О том, когда, в какой именно час пришла к нашей милой Тусе благодать веры, я узнал из тех же прекрасных записок Л. К. Чуковской:

«Религиозная мысль впервые посетила ее в детстве. Маленькой девочкой, в Выборге, она стояла вечером у окна, слегка раздвинув шторы. За окном, в луче света, опускался снег, и она впервые ощутила огромность вселенной, единство жизни, свою причастность к миру и неизбежность смерти».

Конечно, и в этом случае, я уверен, Тамара Григорьевна рассказывала не этими словами и даже не совсем о том. И все-таки честь и слава Лидии Корнеевне, так хорошо написавшей этот зимний вечер в Выборге и маленькую задумавшуюся девочку у раздвинутой шторы...

Сама Лидия Корнеевна, к сожалению, совершенно глуха ко всему, что в ее устах и на языке ее круга именуется мистикой. Вспомнилось, как однажды, задолго

еще до войны, говорила мне с улыбкой и огорчением Тамара Григорьевна:

— Представьте себе, — Лида мне сказала сегодня, что не верит в религиозность Анны Андреевны Ахматовой, считает все церковные мотивы в ее стихах — одной только «поэтикой»...

Впоследствии, узнав лучше Ахматову, а потом и близко подружившись с нею, Лидия Корнеевна не могла не изменить это свое мнение. Хотя верующий интеллигентный человек по-прежнему оставался — и остается — для нее сфинксом, загадкой, неразгаданной тайной [28] .

Об Анне Андреевне Ахматовой я здесь говорить не буду. Больше, чем знают о ее религиозности другие, мне знать не дано.

С горькой радостью вспоминаю, как нес к могиле ее гроб. Помню лица толпившихся у ямы. Ближе к яме всё больше члены партии, атеисты. От ленинградского союза писателей выступал с прощальным словом почему-то Нисон Ходза (оболгавший недавно Маршака, написавший в какой-то статье, будто тот «уговорил» его работать над антирелигиозной книжкой [29] ). Из Москвы приехал неприлично веселый, развязный, бодрый Михалков. Жаловался, что легко оделся, думал — весна. Вижу в толпе — Ник. Григорьева, А. Бейлина, Петра Капицу [30] ... Но перед гробом несли большой деревянный крест, шел с кадилом молодой маленький сердитый батюшка из Никольского собора. Запах табака перебивал запах ладана. Когда гроб поставили, открыли, началась давка, и кто-то крикнул:

28

В своих «Записках об Анне Ахматовой» Лидия Чуковская, рассказывая о хлопотах Ахматовой о репрессированном сыне, Льве Николаевиче Гумилеве, записала: «У нее роковые дни: решается Левино дело... Анна Андреевна, сидя отдельно от нас, поодаль у стола, перелистывала какой-то альбом и тяжело молчала. Иногда мне казалось, что, молча, она шевелит губами: может быть, молится? Я, неверующая, готова молиться вместе с ней» (т. 3. 1952—1962. Париж, УМСА-РRЕSS, 1980, стр. 112—113).

* _Выдержка из данных_
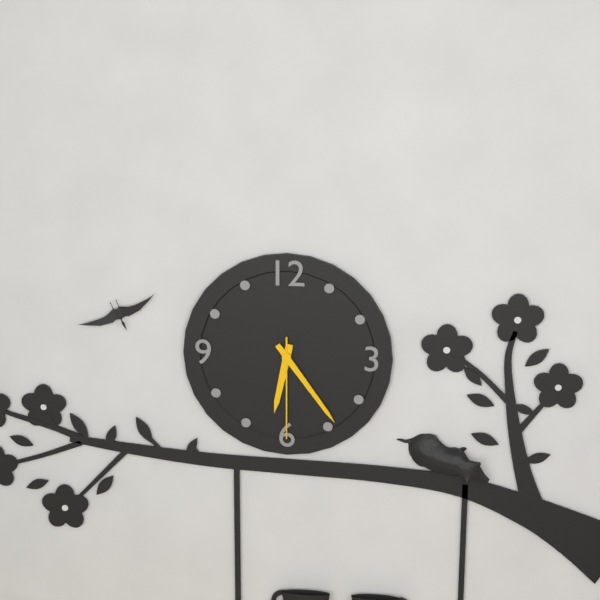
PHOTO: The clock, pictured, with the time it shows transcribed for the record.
6:24:30
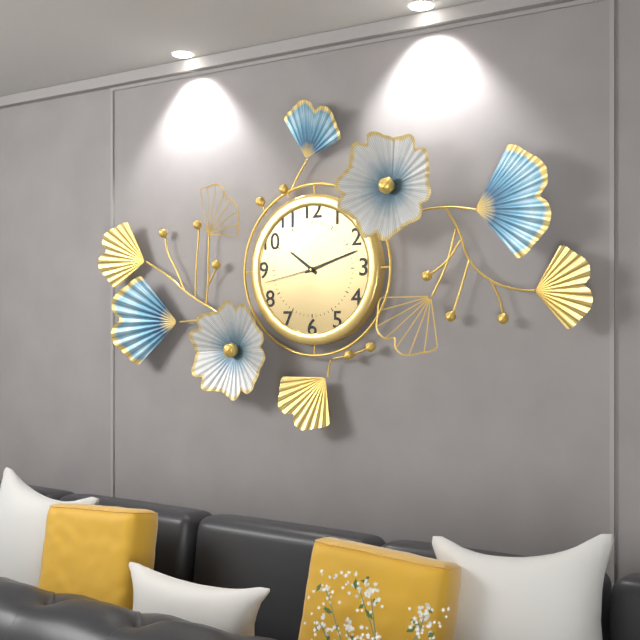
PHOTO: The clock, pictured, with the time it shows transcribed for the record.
10:12:43
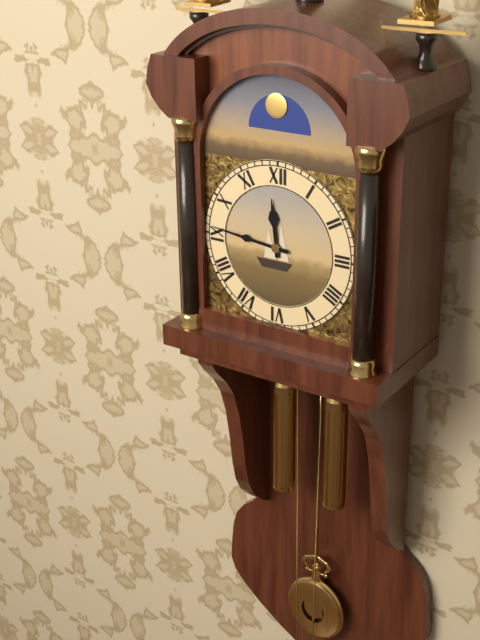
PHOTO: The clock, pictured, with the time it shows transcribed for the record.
11:46
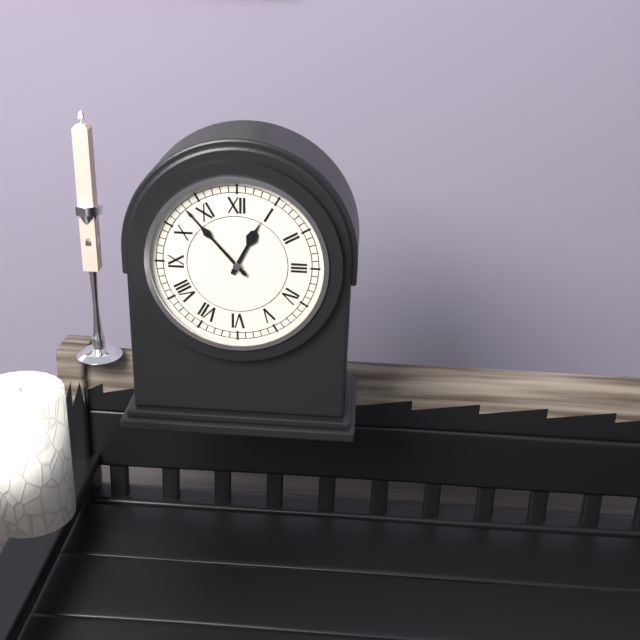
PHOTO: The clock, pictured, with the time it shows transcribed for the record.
12:53
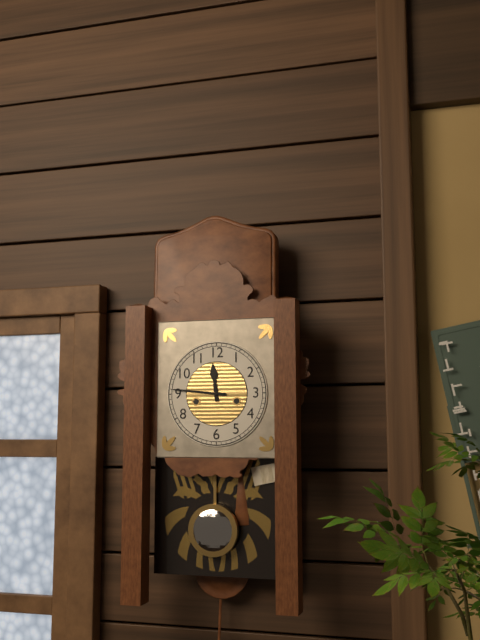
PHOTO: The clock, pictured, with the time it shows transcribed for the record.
11:46
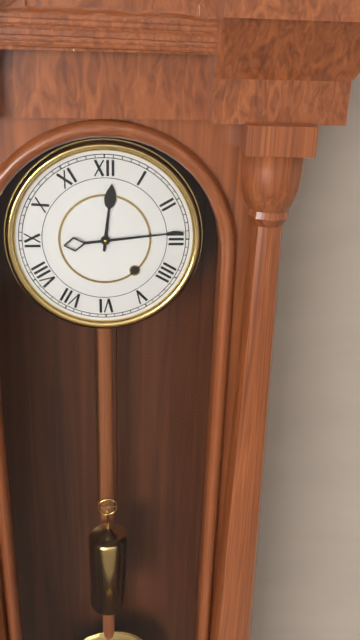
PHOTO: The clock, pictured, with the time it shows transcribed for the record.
12:14
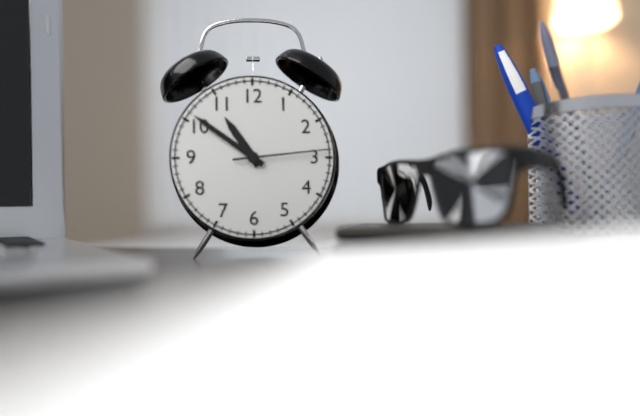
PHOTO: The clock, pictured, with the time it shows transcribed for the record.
10:51:14
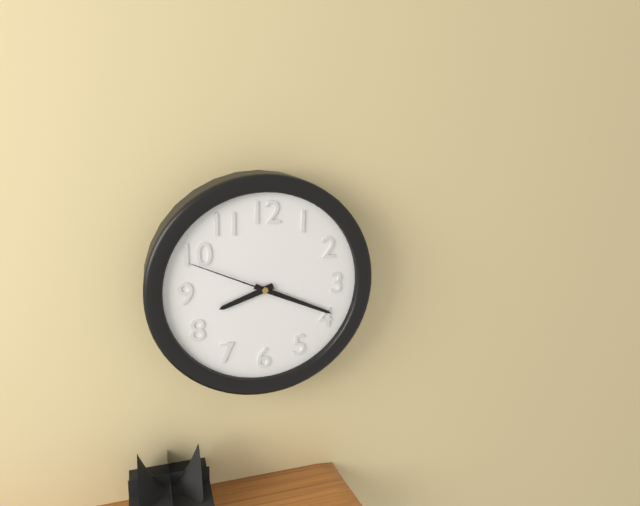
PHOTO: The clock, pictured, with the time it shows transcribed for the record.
8:19:49
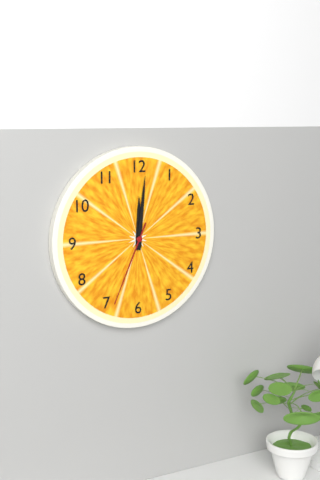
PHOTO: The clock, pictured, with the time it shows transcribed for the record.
12:01:34
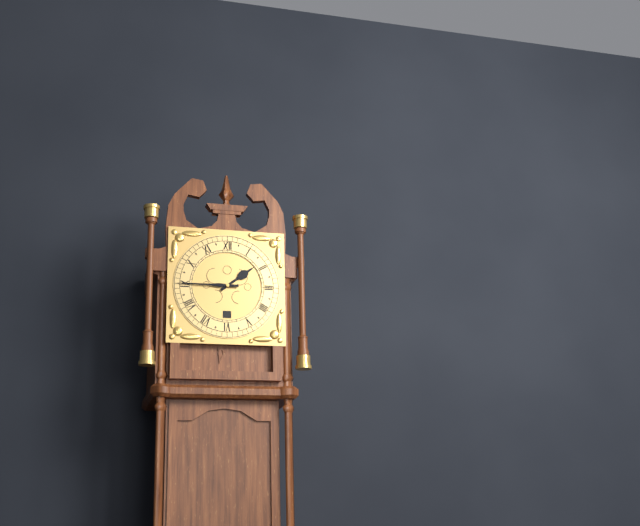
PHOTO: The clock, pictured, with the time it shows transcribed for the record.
1:45
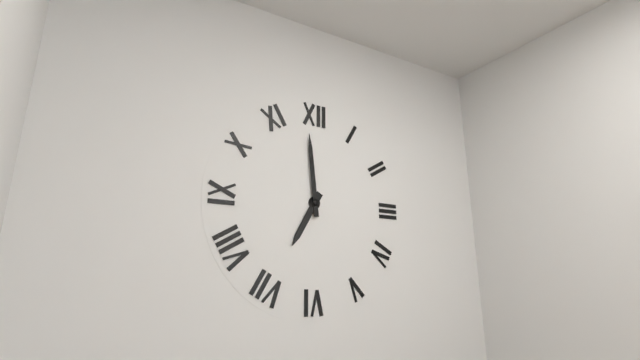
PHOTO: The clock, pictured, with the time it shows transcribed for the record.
6:59
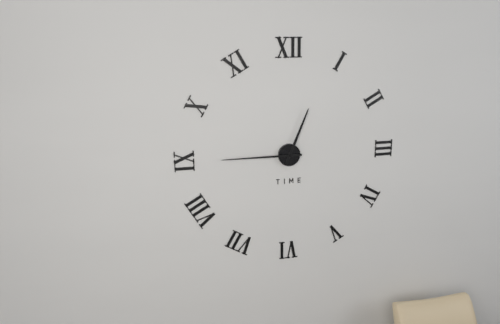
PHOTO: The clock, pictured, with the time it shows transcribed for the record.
12:45
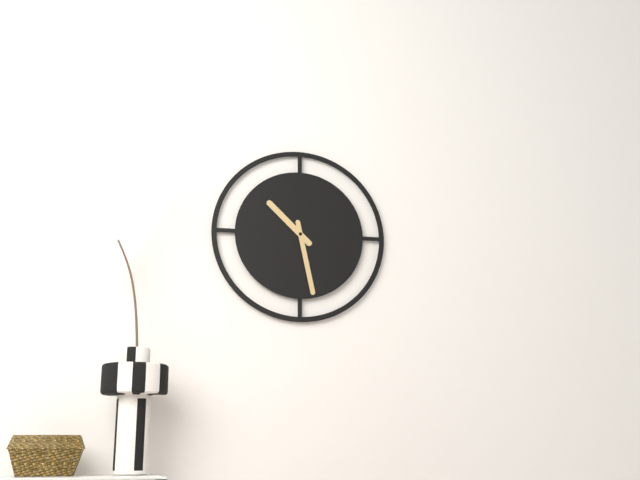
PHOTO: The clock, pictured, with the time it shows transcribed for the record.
10:28
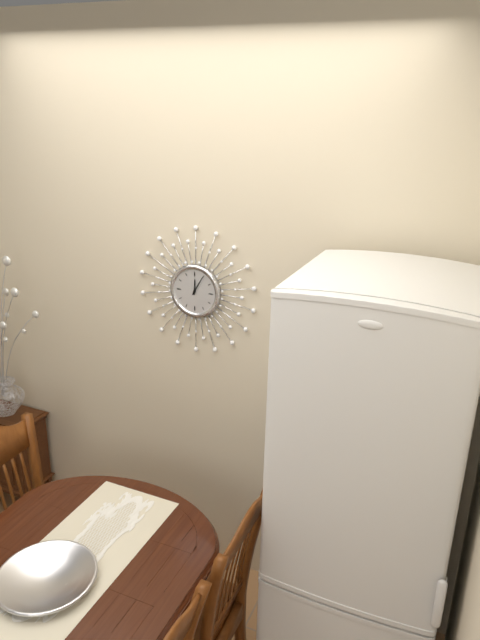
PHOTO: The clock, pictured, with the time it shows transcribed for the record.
12:05
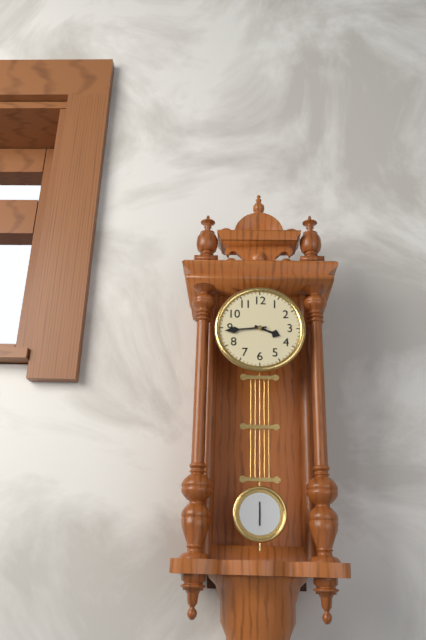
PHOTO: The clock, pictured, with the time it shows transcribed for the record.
3:44
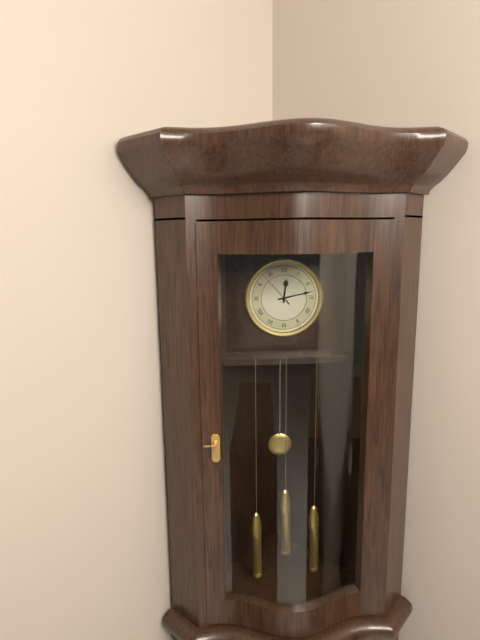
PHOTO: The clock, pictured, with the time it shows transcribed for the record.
12:13
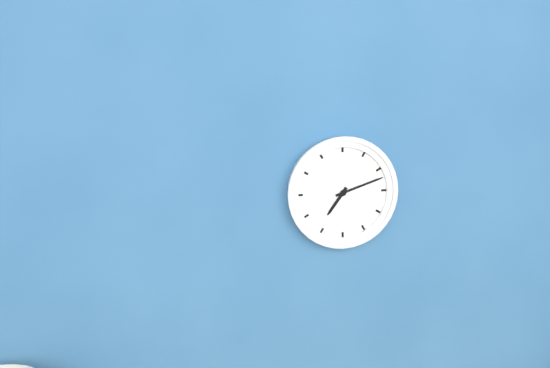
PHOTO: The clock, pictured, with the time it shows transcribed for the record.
7:12
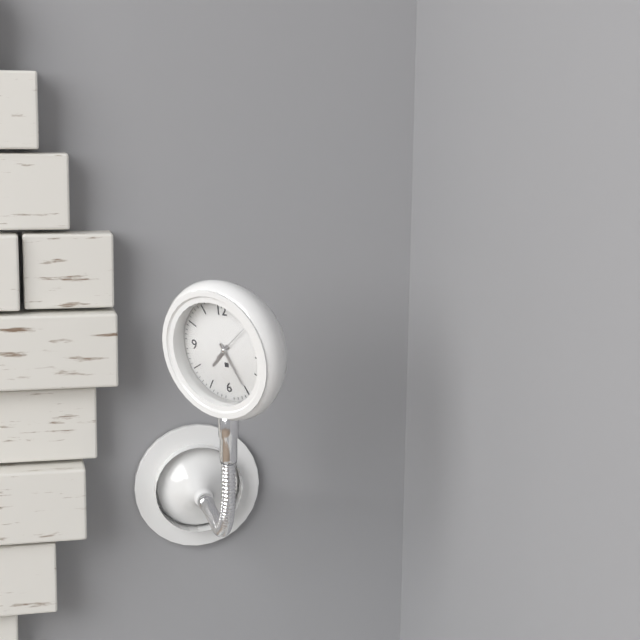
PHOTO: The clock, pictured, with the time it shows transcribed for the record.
7:25
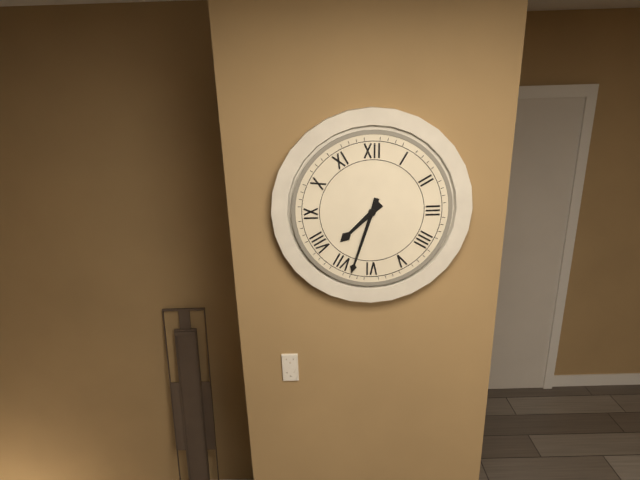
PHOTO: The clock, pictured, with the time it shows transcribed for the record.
7:33
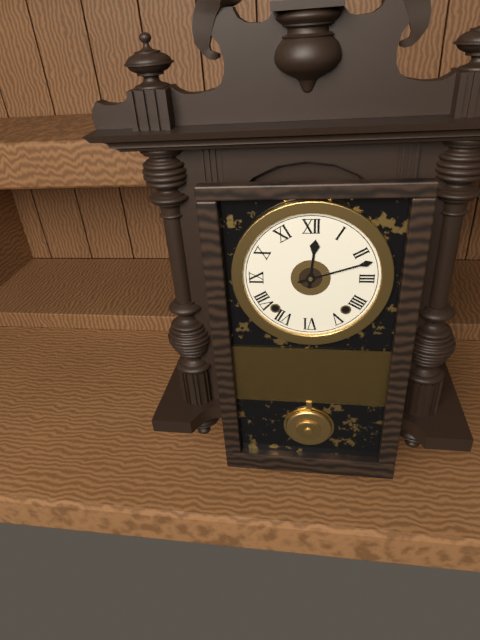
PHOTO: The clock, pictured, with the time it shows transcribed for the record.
12:12
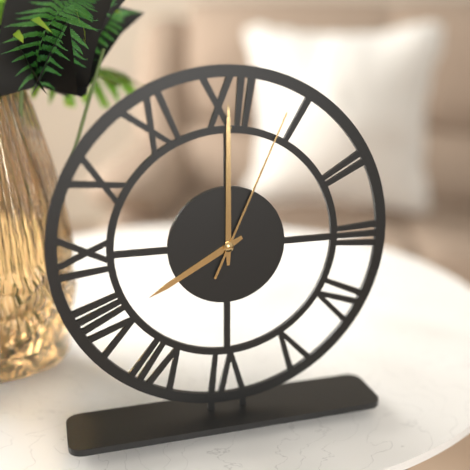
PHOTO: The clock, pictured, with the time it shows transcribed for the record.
8:00:04
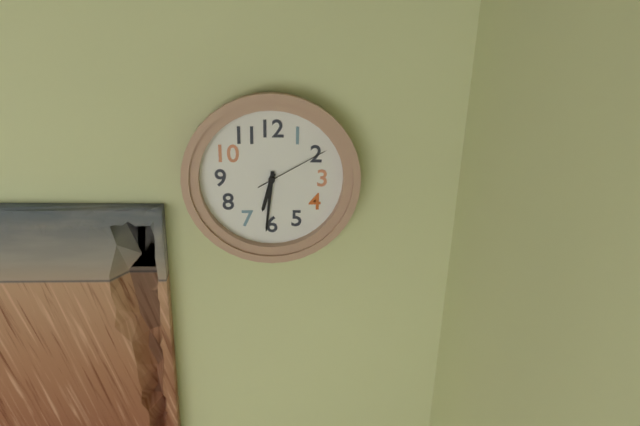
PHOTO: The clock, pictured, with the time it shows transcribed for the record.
6:31:10
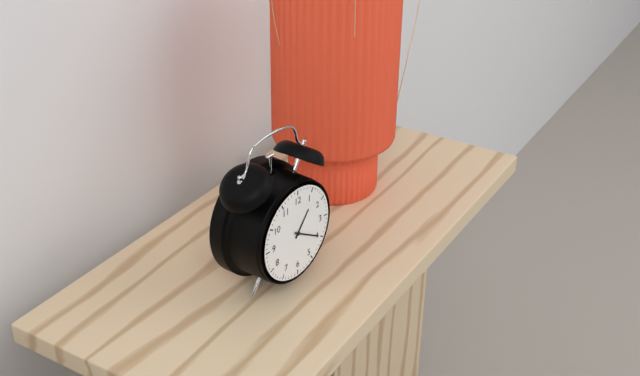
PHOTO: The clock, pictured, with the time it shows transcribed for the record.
1:20
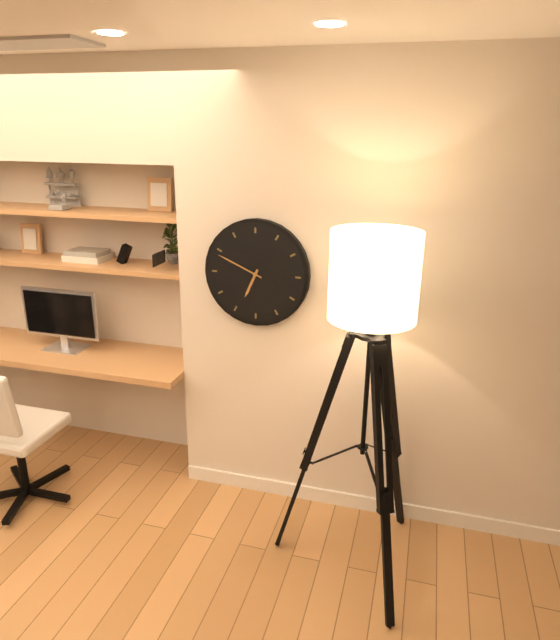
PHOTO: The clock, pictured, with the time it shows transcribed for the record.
6:49
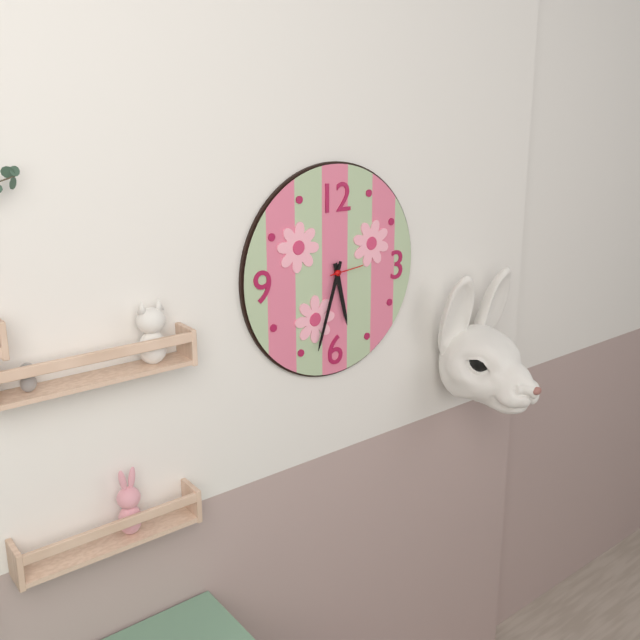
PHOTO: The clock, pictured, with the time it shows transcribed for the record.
5:33
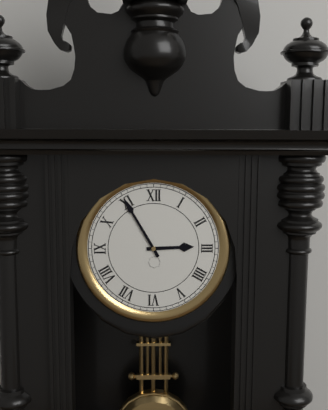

* _Задание и требования_
Объясните по фрагменту воспоминаний, почему Лидия Корнеевна впоследствии не могла не изменить своё мнение о религиозности Ахматовой. Ответ дайте в одном–трёх предложениях. Приведённый материал не связан с фрагментом воспоминаний и рассматривается отдельно.

* _Письменное решение_
Лидия Корнеевна изменила мнение, потому что лучше узнала Ахматову, а потом близко с ней подружилась. Прежде она считала все церковные мотивы в стихах Ахматовой одной только «поэтикой».